Türk Dil Kurumunun sözlüğüne baktığımızda itibar için saygınlık karşılığını görüyoruz. İtibar kavramının içi son yıllarda her ne kadar boşaltılsa da şaşaa ve gösteriş ile dejenere olsa da bu anlam hiçbir zaman değişmeyecektir.

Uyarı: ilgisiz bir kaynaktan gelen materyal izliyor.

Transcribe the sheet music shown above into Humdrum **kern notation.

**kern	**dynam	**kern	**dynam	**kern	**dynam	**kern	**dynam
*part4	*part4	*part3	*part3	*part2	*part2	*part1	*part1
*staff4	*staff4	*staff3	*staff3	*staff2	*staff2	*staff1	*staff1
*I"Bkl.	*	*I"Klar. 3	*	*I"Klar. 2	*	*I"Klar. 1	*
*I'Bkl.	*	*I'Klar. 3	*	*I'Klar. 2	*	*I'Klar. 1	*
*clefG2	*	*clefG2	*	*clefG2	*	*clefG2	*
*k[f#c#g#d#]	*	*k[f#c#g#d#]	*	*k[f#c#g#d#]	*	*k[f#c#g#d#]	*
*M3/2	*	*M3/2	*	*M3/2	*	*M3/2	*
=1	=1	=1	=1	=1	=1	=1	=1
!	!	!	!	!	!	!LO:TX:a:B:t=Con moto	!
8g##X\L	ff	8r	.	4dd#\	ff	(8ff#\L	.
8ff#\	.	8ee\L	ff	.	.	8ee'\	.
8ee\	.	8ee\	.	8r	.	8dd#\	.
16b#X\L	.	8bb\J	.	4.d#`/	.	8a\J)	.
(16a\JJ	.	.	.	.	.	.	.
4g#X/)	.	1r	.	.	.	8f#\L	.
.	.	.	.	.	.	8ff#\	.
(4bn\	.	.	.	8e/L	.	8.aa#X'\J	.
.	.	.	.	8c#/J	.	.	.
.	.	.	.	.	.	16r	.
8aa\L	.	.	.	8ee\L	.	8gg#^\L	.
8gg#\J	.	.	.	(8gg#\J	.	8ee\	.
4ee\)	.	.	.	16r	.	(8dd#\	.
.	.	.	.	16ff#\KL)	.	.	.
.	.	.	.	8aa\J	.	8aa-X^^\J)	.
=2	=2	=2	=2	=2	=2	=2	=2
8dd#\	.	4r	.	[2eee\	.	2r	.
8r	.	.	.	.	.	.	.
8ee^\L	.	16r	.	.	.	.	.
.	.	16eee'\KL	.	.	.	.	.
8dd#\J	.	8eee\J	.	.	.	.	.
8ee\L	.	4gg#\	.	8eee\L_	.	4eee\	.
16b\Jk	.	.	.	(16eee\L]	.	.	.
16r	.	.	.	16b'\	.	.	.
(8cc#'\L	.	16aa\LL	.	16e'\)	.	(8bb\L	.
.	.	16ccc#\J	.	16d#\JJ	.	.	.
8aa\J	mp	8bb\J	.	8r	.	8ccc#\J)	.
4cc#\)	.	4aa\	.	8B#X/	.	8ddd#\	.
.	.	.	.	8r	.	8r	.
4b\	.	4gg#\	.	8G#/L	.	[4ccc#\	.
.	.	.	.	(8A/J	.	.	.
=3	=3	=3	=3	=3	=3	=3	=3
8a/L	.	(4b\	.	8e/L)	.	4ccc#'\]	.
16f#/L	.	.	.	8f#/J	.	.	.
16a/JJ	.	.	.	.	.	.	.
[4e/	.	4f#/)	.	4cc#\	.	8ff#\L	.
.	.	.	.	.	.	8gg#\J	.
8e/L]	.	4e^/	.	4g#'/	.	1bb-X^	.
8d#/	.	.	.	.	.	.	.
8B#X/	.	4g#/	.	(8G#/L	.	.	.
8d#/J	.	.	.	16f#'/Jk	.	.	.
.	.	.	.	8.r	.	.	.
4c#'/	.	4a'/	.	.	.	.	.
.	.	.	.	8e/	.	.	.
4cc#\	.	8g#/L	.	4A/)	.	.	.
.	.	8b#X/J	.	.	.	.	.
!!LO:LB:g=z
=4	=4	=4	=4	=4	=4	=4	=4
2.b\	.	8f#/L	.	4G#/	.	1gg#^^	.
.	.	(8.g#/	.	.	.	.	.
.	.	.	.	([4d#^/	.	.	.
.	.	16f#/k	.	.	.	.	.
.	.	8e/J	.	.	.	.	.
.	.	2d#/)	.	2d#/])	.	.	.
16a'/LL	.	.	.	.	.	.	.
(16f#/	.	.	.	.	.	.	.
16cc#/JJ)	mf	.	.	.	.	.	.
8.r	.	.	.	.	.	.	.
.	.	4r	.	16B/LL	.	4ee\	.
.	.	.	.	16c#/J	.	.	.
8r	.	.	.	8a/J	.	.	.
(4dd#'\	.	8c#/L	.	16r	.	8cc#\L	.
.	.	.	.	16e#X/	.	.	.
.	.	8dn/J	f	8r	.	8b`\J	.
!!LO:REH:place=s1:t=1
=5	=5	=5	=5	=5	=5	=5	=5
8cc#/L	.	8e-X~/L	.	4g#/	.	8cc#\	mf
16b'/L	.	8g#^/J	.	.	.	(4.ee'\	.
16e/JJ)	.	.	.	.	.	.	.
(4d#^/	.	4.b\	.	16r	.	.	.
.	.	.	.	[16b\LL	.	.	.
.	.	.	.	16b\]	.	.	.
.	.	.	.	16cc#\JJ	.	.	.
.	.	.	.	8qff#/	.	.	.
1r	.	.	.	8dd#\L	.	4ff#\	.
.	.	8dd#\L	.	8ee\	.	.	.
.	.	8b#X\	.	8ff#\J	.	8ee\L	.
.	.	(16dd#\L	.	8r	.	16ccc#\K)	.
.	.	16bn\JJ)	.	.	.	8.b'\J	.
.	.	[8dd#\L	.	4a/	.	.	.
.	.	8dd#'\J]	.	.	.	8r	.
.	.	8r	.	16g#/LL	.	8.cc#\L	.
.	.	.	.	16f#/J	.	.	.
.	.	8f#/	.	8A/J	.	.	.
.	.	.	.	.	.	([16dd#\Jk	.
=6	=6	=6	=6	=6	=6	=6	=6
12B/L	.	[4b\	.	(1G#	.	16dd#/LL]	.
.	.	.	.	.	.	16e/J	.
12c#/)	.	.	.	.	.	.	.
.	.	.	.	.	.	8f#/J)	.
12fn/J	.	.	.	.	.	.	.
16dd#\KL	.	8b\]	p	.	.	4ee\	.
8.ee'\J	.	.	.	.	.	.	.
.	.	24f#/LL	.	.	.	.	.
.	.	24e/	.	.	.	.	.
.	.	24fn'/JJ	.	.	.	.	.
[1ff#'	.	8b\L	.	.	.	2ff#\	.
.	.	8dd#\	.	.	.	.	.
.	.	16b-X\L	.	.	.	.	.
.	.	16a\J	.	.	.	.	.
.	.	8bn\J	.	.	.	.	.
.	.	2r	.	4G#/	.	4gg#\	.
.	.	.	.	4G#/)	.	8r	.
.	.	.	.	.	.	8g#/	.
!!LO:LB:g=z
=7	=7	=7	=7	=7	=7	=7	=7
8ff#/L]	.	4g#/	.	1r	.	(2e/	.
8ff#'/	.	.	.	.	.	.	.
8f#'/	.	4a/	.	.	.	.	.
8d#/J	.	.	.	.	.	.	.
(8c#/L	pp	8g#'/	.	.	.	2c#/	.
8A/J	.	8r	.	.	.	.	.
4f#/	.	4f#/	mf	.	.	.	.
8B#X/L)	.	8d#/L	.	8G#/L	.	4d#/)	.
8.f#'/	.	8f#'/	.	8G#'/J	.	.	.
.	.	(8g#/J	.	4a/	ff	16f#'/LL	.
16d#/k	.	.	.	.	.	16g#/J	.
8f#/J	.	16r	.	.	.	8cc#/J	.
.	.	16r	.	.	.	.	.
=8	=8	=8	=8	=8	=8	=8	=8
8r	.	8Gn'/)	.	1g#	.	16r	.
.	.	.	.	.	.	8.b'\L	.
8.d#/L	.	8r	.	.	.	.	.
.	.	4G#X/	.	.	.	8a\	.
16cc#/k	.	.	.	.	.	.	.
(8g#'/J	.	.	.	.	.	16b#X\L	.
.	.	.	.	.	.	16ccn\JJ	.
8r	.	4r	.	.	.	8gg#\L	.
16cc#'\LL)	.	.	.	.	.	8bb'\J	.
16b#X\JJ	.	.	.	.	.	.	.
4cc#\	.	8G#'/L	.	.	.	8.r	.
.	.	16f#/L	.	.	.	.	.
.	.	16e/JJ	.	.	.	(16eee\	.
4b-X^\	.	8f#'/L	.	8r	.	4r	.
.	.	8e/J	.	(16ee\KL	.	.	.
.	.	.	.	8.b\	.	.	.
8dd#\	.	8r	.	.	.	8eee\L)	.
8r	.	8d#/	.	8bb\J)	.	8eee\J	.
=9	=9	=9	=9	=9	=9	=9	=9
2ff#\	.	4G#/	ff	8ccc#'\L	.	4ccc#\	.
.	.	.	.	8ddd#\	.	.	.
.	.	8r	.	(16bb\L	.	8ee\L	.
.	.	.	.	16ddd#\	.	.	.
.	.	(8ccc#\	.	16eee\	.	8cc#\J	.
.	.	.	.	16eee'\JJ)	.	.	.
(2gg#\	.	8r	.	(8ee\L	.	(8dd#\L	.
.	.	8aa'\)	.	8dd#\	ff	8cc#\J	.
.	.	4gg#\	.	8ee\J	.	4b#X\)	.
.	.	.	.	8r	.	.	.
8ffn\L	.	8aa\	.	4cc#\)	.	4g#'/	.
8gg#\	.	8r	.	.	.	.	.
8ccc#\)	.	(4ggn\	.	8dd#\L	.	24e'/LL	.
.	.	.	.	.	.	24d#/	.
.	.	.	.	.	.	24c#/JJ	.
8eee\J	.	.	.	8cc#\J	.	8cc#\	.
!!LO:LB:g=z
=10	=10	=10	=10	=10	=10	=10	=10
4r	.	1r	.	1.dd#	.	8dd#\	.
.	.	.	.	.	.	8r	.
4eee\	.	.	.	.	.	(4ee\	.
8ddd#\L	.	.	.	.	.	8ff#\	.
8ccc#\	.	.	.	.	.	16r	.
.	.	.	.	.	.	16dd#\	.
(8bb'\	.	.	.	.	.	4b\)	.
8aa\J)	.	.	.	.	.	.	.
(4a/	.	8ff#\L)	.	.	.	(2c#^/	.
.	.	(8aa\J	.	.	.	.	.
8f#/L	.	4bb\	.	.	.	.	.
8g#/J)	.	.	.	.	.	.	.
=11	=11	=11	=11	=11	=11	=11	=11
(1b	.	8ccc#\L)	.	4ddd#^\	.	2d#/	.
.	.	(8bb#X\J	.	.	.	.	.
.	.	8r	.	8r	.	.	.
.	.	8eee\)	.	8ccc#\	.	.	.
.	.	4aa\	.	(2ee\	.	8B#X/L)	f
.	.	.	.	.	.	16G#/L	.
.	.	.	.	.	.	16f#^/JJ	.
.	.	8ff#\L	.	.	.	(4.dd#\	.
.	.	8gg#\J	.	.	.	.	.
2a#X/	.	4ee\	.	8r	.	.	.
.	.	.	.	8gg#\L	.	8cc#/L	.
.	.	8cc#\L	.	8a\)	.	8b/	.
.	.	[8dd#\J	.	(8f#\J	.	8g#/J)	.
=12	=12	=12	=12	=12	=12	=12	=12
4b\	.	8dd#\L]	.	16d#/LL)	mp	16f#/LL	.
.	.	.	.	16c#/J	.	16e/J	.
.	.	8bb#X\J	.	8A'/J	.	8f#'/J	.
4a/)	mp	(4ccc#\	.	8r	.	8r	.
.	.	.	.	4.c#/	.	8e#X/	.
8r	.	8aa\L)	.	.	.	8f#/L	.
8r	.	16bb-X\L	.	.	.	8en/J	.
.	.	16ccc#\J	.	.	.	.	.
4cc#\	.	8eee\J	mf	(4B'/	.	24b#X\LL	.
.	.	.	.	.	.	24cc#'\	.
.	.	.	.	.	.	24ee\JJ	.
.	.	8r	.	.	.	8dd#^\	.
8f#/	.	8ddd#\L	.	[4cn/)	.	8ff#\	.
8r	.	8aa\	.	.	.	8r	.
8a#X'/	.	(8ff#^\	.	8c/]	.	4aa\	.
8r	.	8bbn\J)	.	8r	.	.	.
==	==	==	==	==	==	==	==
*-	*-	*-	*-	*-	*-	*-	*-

“Siyaset ve ticaret önemli olana itibar eder, ilim ve irfan ise değerli olana.” diyor Dücane Cündioğlu. Günümüzdeki yaşantıya bakınca pek de haksız sayılmaz aslında. Fakat günümüzden yüzyıl önce bir lider, yok olmaya giden bir toplumu ancak etiğin ve itibarın ayağa kaldırabileceğini görmüş, ona göre bir yol çizip mücadele vermiş ve amacına ulaşabilmiştir. En zorlu zamanlarda, savaşta düşmana karşı bile etik ilkelerinden taviz vermemiş ve halkına rol model olmuştur Atatürk… Kurtuluş Savaşının ortasında, o zaman için adeta bir delilik sayılabilecek bir iş yaparak 1. Maarif Kongresini toplamış ve yeni ülke kurulursa ülke çocuklarının eğitimi nasıl olmalı sorusunun cevabını aramıştır. Çünkü Atatürk için itibar; sadece çok büyük devlet binaları, çok ileri teknolojik silahlar, son model makam taşıtları ve kıyafetler veya halkının yarasına merhem olmayan onlarca çılgın proje değildi. Gazi için itibar, halkının eğitim, kültür, sanat, spor ve bilim alanında birikim sahibi olması ve önce ülkesini sonra tüm dünyayı ihya edecek çalışmalarında saklıydı. Halkının refah seviyesi ile itibarı doğru orantılıydı onun için. Onun düşüncesinde itibarlı olmak için ülke ülke gezmeye gerek yoktu ama dahice sebepler yaratarak dünya liderlerini ülkesinde ağırlamak, öz kaynaklarından üretime katkı sağlayacak onlarca fabrika yapmak, nitelikli üniversite açmak, liyakati esas almak, adaleti tesis etmek ve tüm dünyaya güven taahhüt etmek itibarı getiren adımlardan bir kaçıydı.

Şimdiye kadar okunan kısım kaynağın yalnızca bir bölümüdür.